Dienstag 23. und Mittwoch 24. Juni in Audierne
Es ist noch hell, aber der bis dahin heißeste Tag des Jahres geht langsam zuende. Alle wollen eigentlich nur ruhig dasitzen, als Abends Aktivität auf dem Steg aufkommt. Es ist kein Landstrom mehr da, „pas de electricité“ wird sich zugerufen. Das passiert eigentlich immer mal wieder, meist weil ein Boot einen defekten oder falschen Stecker verwendet hat. Aber diesmal ist es kein Problem am Steg, also gehe ich mit einigen Skippern die sich hier gut auskennen mit Werkzeug zum Sicherungskasten oben an der Straße. Noch bevor es gelungen ist, den Sicherungskasten zu öffnen, hält ein Auto an und die Fahrerin erklärt, dass es in der ganzen Region einen Stromausfall gibt. Auch das Telefon und das Internet würden nicht funktionieren. Und tatsächlich, jetzt wo es dunkel wird realisieren wir, dass keine Straßenlaternen brennen, keine Restaurants an der Promenade leuchten und die einzigen Lichter von vorbeifahrenden Autos stammen. Die Stadt ist dunkel.

Damit fällt auch mein geplanter nächster Programmpunkt, eine ausgiebige Dusche in den recht komfortablen Sanitäranlagen des Hafens aus: Der Zutritt zu den Sanitäranlagen ist mit einem elektrischen Codeschloss gesichert und öffnet sich natürlich nicht.
Zum Glück haben wir an Bord ja auch eine Stromversorgung über unsere Batterien. Der Kühlschrank läuft unbekümmert weiter, wir haben Licht und sogar unsere Borddusche kann benutzt werden. Also tatsächlich für uns praktisch kein Problem. In den Häusern in Audierne sieht das vermutlich anders aus.
Gegen Mitternacht haben wir an unserem Steg auch wieder Strom, wie wir später erfahren ist das aber reiner Zufall, weil ein paar der Stege und einige Häuser am gleichen Anschluß sind wie ein Altenheim. Ansonsten bleibt es nämlich dunkel in der Stadt bzw. wie wir auch später erfahren, in der ganzen Region.
Am nächsten Tag ist noch immer alles aus. Alle Geschäfte haben geschlossen, kein morgentliches Baguette, kein Eis. Nur der kleine Wochenmarkt findet etwas verkürzt statt und wir decken uns mit Brot und etwas Gemüse für das Abendessen ein. Der Tag heute wird der heißeste bisher, 40° zeigt das Bordthermometer. Es ist schwer, irgendwelche Informationen zu erhalten – das Internet geht noch immer nicht. Aber angeblich soll der Strom abends wieder funktionieren. Und dann hoffentlich auch die Mobilfunksysteme und Internet.

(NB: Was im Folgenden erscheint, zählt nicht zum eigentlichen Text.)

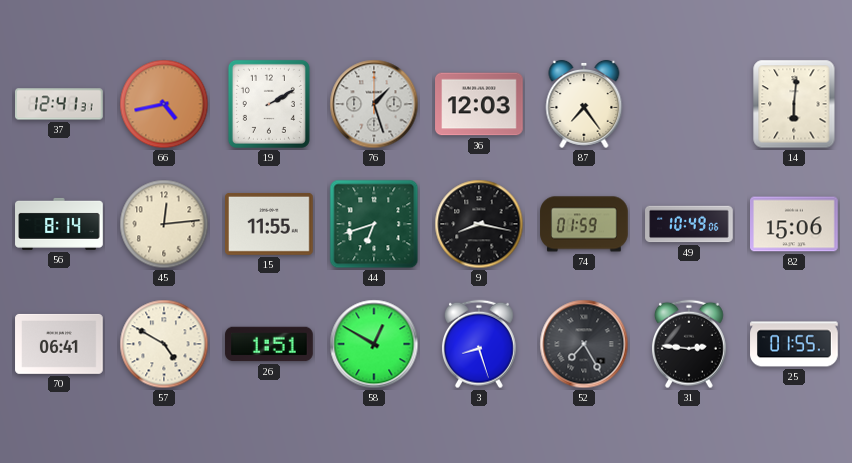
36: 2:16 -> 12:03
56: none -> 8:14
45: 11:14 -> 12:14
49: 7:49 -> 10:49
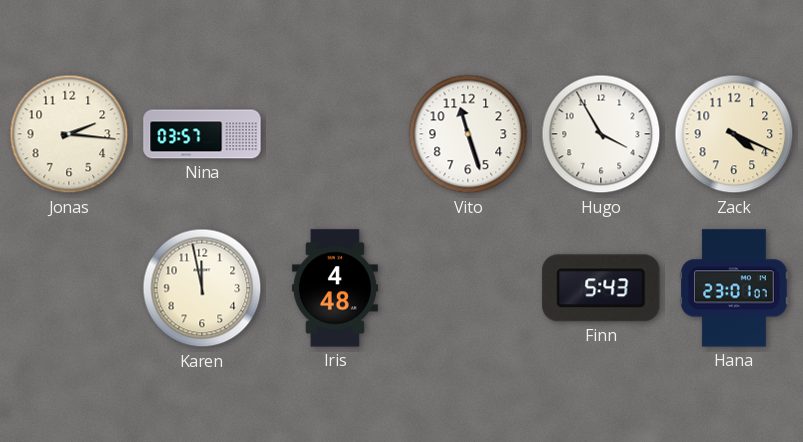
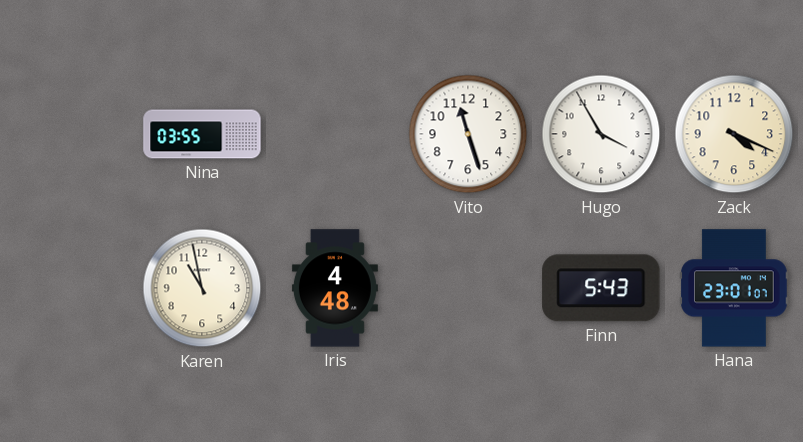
Jonas: 2:16 -> none
Nina: 03:57 -> 03:55
Karen: 11:58 -> 10:58
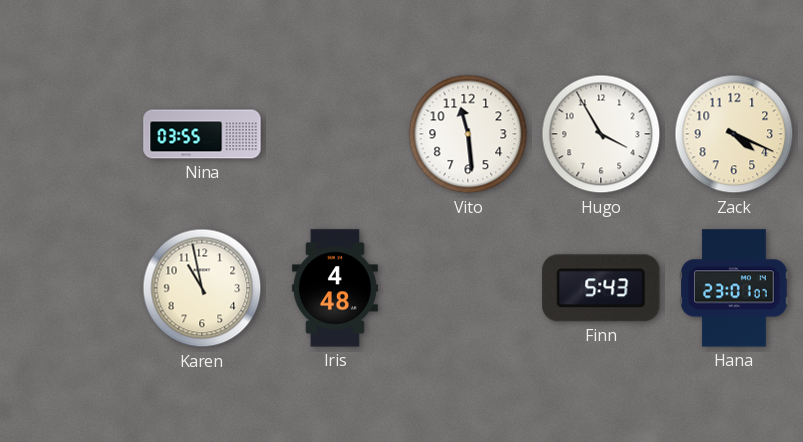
Vito: 11:27 -> 11:29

Da es ohnehin zu heiß ist etwas zu unternehmen, wird allgemein einfach viel ausgeruht. Es ist erstaunlich wie ruhig die Situation hier im Hafen und scheinbar auch in der Stadt aufgenommen wird. Nicht die leiseste Spur von Nervosität.
Als dann gegen 22:00 der Strom tatsächlich wieder angeschaltet wird, die Straßenlaternen wieder leuchten, bleibt es dennoch ganz still. Erst am nächsten Morgen öffnen die meisten Geschäfte wieder (u.a. auch die Bäckerei mit dem Baguette) und die Straße zeigt wieder die übliche Belebtheit mit Touristen und Einheimischen die ihren Geschäften nachgehen.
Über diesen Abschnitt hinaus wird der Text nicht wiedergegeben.